Niebezpieczny 19 kilometr na A1

Jeden z najbardziej niebezpiecznych fragmentów na A1. Gdy pogoda dopisuje, można jechać sto czterdzieści kilometrów na godzinę. Gdy tylko spadnie deszcz, mimo łagodnego zakrętu stłuczka murowana. Na podobne miejsce Bronisław Keller, doświadczony kierowca, który od lat dokumentuje oznakowanie dróg na całym świecie, trafił na autostradzie A4. – Jechałem niecałe dziewięćdziesiąt na godzinę przez cały odcinek i tylko w tym jednym miejscu przy Rudzie Śląskiej miałem rzekę wody i przed Sośnicą również. Jak ja miałem jechać? Na zgłoszenia podobnych usterek na drogach policjanci zwykle odpowiadają jedno, wady należy zgłaszać do zarządu dróg.

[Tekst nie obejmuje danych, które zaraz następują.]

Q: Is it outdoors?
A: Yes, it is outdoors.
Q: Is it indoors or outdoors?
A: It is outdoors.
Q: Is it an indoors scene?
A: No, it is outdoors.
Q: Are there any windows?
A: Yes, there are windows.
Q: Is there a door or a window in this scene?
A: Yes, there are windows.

Bo tu nawet noga ściągnięta z gazu niewiele pomoże. Nie udało się kilku kierowcom, którzy na tym odcinku autostrady mieli już stłuczki. – Zbiera się tam woda. Jednak czy to jest wada techniczna autostrady, czy to po prostu zbieżność zdarzeń, że akurat przy intensywnych opadach zbiera się tam woda, ale nie występuje to notorycznie – zaznacza mł. asp. Ryszard Czepczor, KMP w Rybniku.

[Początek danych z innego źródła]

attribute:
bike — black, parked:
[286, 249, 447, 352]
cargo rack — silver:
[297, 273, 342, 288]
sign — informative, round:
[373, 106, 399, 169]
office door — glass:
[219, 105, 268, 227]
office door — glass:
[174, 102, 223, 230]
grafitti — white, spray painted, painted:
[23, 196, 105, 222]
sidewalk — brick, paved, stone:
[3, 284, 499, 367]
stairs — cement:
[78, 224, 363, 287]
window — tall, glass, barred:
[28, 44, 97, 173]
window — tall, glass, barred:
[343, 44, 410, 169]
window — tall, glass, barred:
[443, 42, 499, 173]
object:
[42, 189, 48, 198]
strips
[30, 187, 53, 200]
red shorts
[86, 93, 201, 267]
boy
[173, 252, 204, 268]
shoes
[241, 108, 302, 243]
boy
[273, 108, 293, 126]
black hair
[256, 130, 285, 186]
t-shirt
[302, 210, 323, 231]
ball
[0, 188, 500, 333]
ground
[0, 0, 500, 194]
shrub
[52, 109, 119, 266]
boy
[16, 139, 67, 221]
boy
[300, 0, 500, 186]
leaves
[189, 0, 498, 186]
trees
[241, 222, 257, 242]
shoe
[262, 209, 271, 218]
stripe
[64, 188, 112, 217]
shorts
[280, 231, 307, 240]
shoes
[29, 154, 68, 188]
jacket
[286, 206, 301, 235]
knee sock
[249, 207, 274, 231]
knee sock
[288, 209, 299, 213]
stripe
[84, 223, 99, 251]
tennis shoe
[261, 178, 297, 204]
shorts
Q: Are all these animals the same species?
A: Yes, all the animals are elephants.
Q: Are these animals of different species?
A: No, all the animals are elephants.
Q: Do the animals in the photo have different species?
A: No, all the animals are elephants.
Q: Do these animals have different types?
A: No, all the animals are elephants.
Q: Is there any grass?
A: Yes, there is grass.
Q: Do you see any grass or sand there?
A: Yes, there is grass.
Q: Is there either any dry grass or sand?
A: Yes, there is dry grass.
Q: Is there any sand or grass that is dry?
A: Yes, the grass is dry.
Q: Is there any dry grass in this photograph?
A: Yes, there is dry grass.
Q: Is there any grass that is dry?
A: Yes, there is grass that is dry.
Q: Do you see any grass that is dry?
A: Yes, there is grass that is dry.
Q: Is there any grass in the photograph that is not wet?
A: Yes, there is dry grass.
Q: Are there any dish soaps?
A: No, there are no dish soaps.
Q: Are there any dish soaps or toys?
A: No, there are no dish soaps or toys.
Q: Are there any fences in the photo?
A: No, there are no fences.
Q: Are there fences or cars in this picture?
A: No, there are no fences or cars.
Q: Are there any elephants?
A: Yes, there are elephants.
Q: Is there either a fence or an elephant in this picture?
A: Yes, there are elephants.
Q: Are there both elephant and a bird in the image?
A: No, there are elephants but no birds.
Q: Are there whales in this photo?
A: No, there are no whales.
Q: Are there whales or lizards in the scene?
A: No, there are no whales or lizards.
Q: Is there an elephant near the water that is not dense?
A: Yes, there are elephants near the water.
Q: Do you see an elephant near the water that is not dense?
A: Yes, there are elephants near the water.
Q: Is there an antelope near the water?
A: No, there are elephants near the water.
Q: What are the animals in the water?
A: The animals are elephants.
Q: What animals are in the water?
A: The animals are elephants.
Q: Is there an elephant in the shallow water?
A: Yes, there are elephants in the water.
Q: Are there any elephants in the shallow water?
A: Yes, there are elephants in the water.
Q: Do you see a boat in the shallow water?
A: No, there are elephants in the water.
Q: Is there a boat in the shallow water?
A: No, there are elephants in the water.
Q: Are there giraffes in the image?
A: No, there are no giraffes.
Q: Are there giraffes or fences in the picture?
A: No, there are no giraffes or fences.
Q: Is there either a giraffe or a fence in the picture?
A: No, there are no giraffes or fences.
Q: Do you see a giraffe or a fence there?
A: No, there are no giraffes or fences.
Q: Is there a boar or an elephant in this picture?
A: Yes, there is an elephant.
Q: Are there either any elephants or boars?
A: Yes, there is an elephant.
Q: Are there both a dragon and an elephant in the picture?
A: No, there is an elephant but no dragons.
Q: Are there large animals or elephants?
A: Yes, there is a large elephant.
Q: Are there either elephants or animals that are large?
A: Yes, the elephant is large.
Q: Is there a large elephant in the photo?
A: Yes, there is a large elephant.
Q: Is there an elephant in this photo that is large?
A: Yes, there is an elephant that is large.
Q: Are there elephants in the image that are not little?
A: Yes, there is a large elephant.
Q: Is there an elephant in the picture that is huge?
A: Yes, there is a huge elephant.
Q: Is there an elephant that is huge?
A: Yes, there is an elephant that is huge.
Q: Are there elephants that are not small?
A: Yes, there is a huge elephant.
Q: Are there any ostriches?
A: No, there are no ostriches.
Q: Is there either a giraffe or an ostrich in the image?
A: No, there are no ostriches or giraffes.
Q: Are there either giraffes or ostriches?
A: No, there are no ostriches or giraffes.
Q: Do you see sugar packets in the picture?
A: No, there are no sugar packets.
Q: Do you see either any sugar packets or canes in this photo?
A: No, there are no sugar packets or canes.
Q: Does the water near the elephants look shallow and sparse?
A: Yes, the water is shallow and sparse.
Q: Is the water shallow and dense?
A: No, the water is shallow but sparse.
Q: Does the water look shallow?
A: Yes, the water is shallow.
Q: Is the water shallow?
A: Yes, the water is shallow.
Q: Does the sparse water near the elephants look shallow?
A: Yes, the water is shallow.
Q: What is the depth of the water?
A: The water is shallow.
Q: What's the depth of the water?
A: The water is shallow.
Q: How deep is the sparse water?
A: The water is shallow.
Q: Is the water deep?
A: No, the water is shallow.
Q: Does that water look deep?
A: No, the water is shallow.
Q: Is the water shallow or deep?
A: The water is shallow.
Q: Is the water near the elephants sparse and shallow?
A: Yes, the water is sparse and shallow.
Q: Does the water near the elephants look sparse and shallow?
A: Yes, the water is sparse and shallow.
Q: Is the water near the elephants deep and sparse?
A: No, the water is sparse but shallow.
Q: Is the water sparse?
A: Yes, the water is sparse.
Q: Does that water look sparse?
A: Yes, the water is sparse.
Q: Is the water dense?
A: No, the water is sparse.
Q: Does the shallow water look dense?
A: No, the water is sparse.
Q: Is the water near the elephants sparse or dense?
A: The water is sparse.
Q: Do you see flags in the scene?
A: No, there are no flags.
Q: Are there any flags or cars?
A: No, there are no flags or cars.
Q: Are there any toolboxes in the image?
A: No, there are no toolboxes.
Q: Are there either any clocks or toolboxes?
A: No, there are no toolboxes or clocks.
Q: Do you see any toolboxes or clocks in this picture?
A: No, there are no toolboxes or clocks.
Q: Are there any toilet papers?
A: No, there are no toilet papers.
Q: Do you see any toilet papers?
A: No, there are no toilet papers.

Za to od pewnego czasu notorycznie dochodzi tam do kolizji. Problem pojawia się na tyle często, że usterkę na 19-stym kilometrze autostrady rybnicka policja postanowiła zgłosić Generalnej Dyrekcji Dróg Krajowych i Autostrad. – Autostrady mają to do siebie, że mają duży przekrój, duża powierzchnia spływu i są w Europie stosowane aby zminimalizować zjawisko spowolnienia spływu – tłumaczy Marek Prusak, GDDKiA w Katowicach. Podobno już wkrótce na miejscu pojawią się eksperci i usuną zagrożenie. Ale według śląskiej drogówki, przyczyny częstych tutaj wypadków są inne. – Tym wspólnym mianownikiem, który może być tym czynnikiem, który powoduje tego typu zdarzenia, może być prędkość, czyli niedostosowanie prędkości do warunków pogodowych – uważa nadkom. Włodzimierz Mogiła, KWP w Katowicach.
Tyle że wcześniej przed stłuczkami znaku informującego o niebezpieczeństwie na tym łagodnym odcinku nie było. – Chciałbym, żeby przenieść ciężar odpowiedzialności za katastrofy drogowe z użytkowników dróg na projektantów i zarządców – oznajmia Bronisław Keller. I być może wtedy z dróg równie szybko zniknęłyby znaki ograniczające prędkość i dziury.